*** The data Section Begins ***
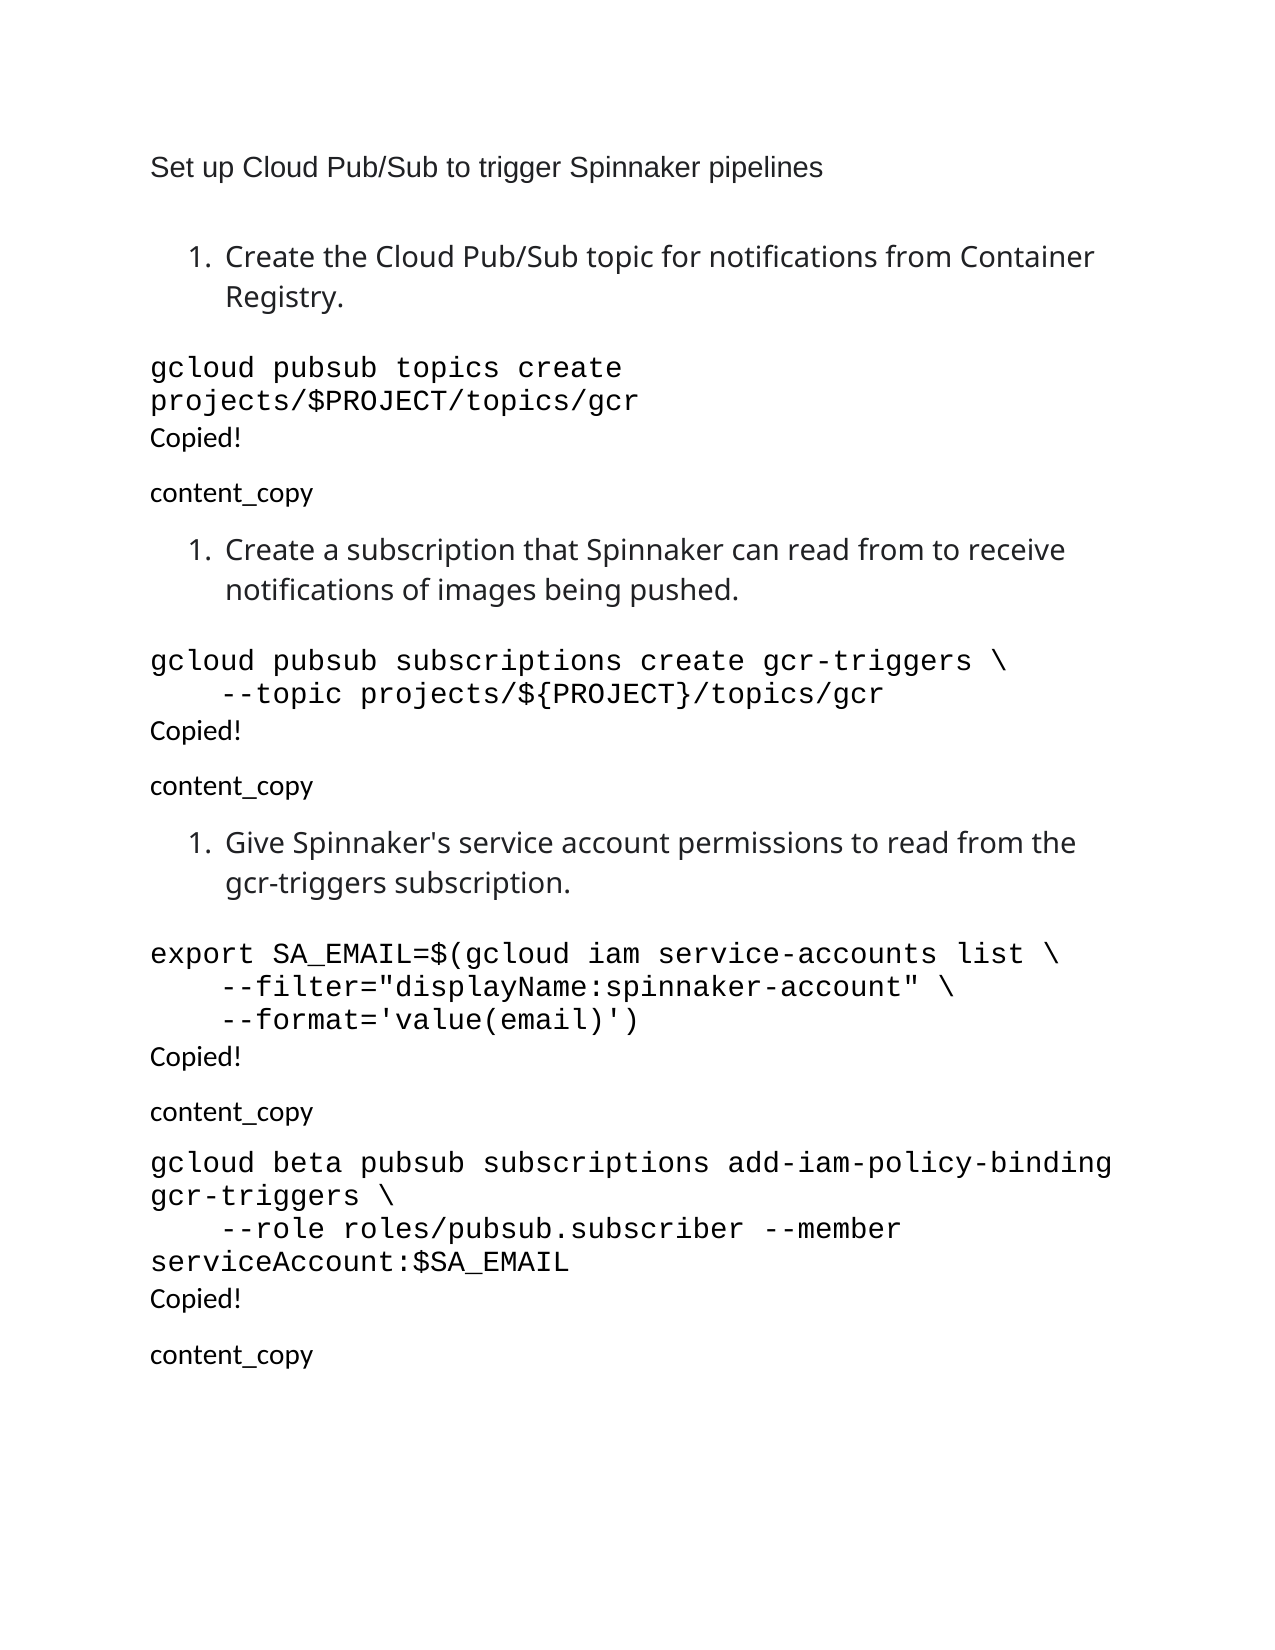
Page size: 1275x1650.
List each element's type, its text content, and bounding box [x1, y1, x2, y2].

text --role roles/pubsub.subscriber --member serviceAccount:$SA_EMAIL [150, 1214, 1125, 1281]
text content_copy [150, 1336, 1125, 1371]
text gcloud pubsub subscriptions create gcr-triggers \ [150, 646, 1125, 679]
list Create the Cloud Pub/Sub topic for notifications from Container Registry. [187, 236, 1125, 316]
subtitle Set up Cloud Pub/Sub to trigger Spinnaker pipelines [150, 150, 1125, 183]
text export SA_EMAIL=$(gcloud iam service-accounts list \ [150, 939, 1125, 972]
text Copied! [150, 419, 1125, 455]
text --filter="displayName:spinnaker-account" \ [150, 972, 1125, 1005]
text gcloud beta pubsub subscriptions add-iam-policy-binding gcr-triggers \ [150, 1148, 1125, 1214]
text Copied! [150, 712, 1125, 748]
text content_copy [150, 1093, 1125, 1129]
text gcloud pubsub topics create projects/$PROJECT/topics/gcr [150, 353, 1125, 419]
text content_copy [150, 767, 1125, 803]
text --format='value(email)') [150, 1005, 1125, 1038]
text Copied! [150, 1281, 1125, 1316]
text Copied! [150, 1038, 1125, 1074]
list Give Spinnaker's service account permissions to read from the gcr-triggers subscription. [187, 822, 1125, 902]
text content_copy [150, 474, 1125, 510]
list Create a subscription that Spinnaker can read from to receive notifications of images being pushed. [187, 529, 1125, 609]
text --topic projects/${PROJECT}/topics/gcr [150, 679, 1125, 712]
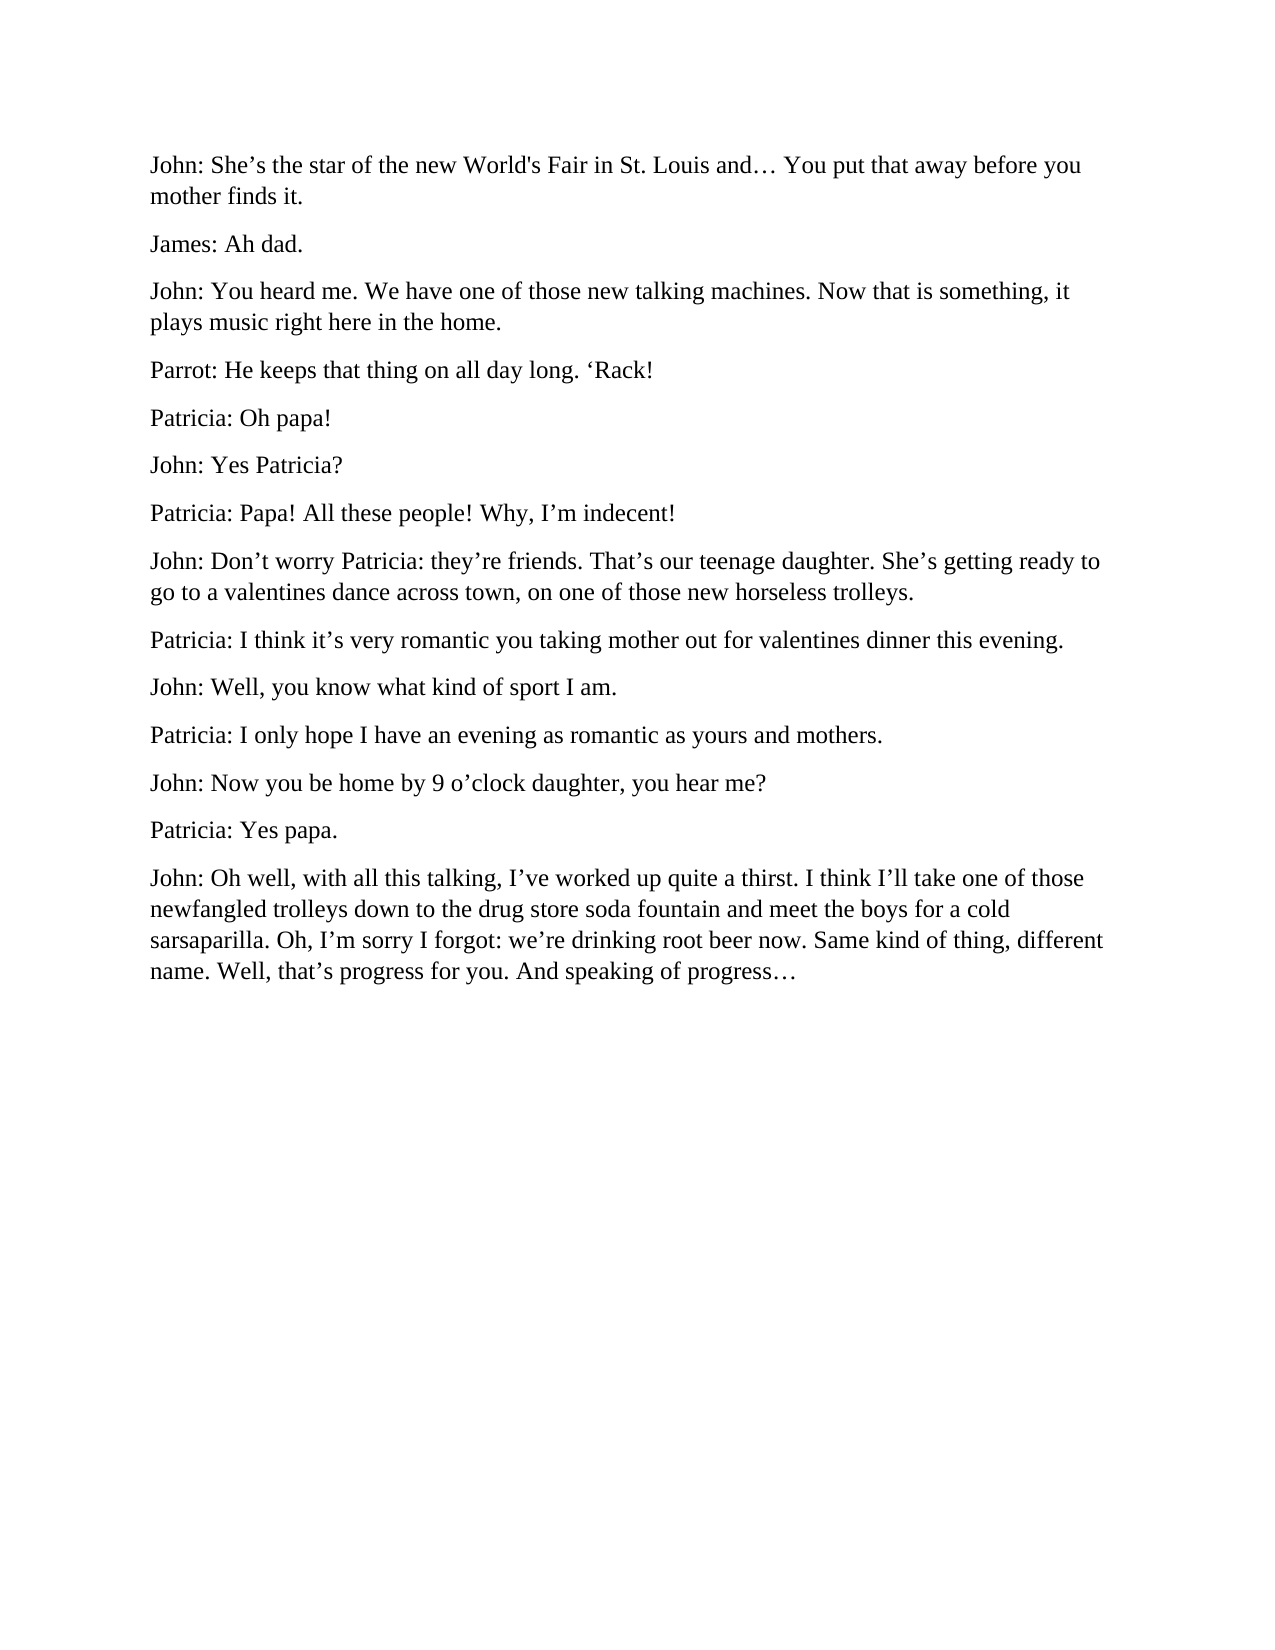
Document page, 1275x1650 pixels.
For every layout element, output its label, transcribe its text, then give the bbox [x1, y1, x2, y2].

text James: Ah dad. [150, 229, 1125, 257]
text John: Well, you know what kind of sport I am. [150, 672, 1125, 701]
text John: Yes Patricia? [150, 451, 1125, 479]
text John: Don’t worry Patricia: they’re friends. That’s our teenage daughter. She’s getting ready to go to a valentines dance across town, on one of those new horseless trolleys. [150, 546, 1125, 606]
text Patricia: Oh papa! [150, 403, 1125, 432]
text John: She’s the star of the new World's Fair in St. Louis and… You put that away before you mother finds it. [150, 150, 1125, 210]
text John: You heard me. We have one of those new talking machines. Now that is something, it plays music right here in the home. [150, 276, 1125, 336]
text Patricia: Papa! All these people! Why, I’m indecent! [150, 498, 1125, 527]
text Patricia: I think it’s very romantic you taking mother out for valentines dinner this evening. [150, 625, 1125, 653]
text John: Now you be home by 9 o’clock daughter, you hear me? [150, 768, 1125, 797]
text Patricia: Yes papa. [150, 816, 1125, 844]
text Patricia: I only hope I have an evening as romantic as yours and mothers. [150, 720, 1125, 749]
text Parrot: He keeps that thing on all day long. ‘Rack! [150, 355, 1125, 384]
text John: Oh well, with all this talking, I’ve worked up quite a thirst. I think I’ll take one of those newfangled trolleys down to the drug store soda fountain and meet the boys for a cold sarsaparilla. Oh, I’m sorry I forgot: we’re drinking root beer now. Same kind of thing, different name. Well, that’s progress for you. And speaking of progress… [150, 863, 1125, 985]
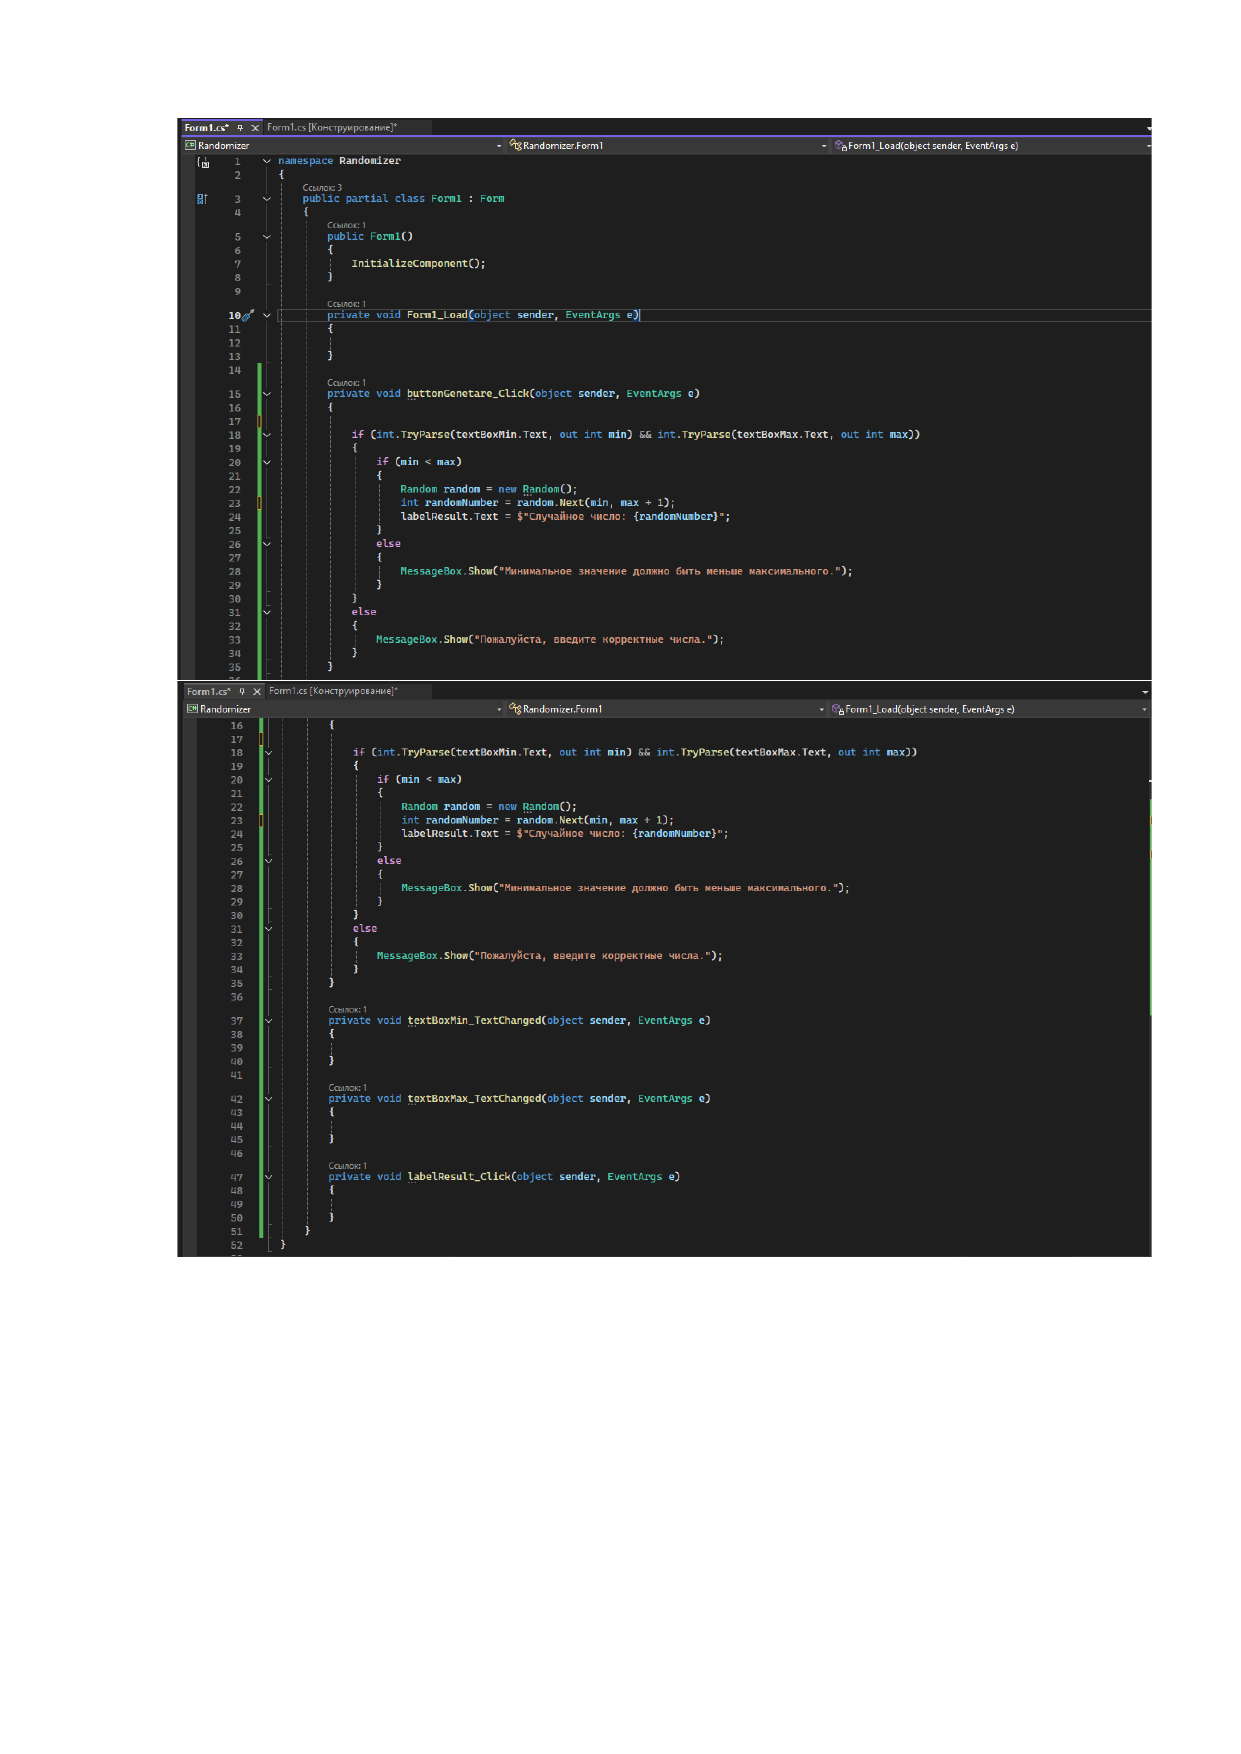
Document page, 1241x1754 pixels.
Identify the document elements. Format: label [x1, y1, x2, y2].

picture [177, 681, 1152, 1257]
picture [177, 118, 1152, 680]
*** The data Section Ends ***
* [Task details]
With the pictures removed, print only the lines starting at the line that has "List each element's" and ending at the line that has "Document page, 1275x1650 pixels.", both ends included, exactly as they stand above.

* [Solution to this problem]
List each element's type, its text content, and bounding box [x1, y1, x2, y2].

text --role roles/pubsub.subscriber --member serviceAccount:$SA_EMAIL [150, 1214, 1125, 1281]
text content_copy [150, 1336, 1125, 1371]
text gcloud pubsub subscriptions create gcr-triggers \ [150, 646, 1125, 679]
list Create the Cloud Pub/Sub topic for notifications from Container Registry. [187, 236, 1125, 316]
subtitle Set up Cloud Pub/Sub to trigger Spinnaker pipelines [150, 150, 1125, 183]
text export SA_EMAIL=$(gcloud iam service-accounts list \ [150, 939, 1125, 972]
text Copied! [150, 419, 1125, 455]
text --filter="displayName:spinnaker-account" \ [150, 972, 1125, 1005]
text gcloud beta pubsub subscriptions add-iam-policy-binding gcr-triggers \ [150, 1148, 1125, 1214]
text Copied! [150, 712, 1125, 748]
text content_copy [150, 1093, 1125, 1129]
text gcloud pubsub topics create projects/$PROJECT/topics/gcr [150, 353, 1125, 419]
text content_copy [150, 767, 1125, 803]
text --format='value(email)') [150, 1005, 1125, 1038]
text Copied! [150, 1281, 1125, 1316]
text Copied! [150, 1038, 1125, 1074]
list Give Spinnaker's service account permissions to read from the gcr-triggers subscription. [187, 822, 1125, 902]
text content_copy [150, 474, 1125, 510]
list Create a subscription that Spinnaker can read from to receive notifications of images being pushed. [187, 529, 1125, 609]
text --topic projects/${PROJECT}/topics/gcr [150, 679, 1125, 712]
Document page, 1275x1650 pixels.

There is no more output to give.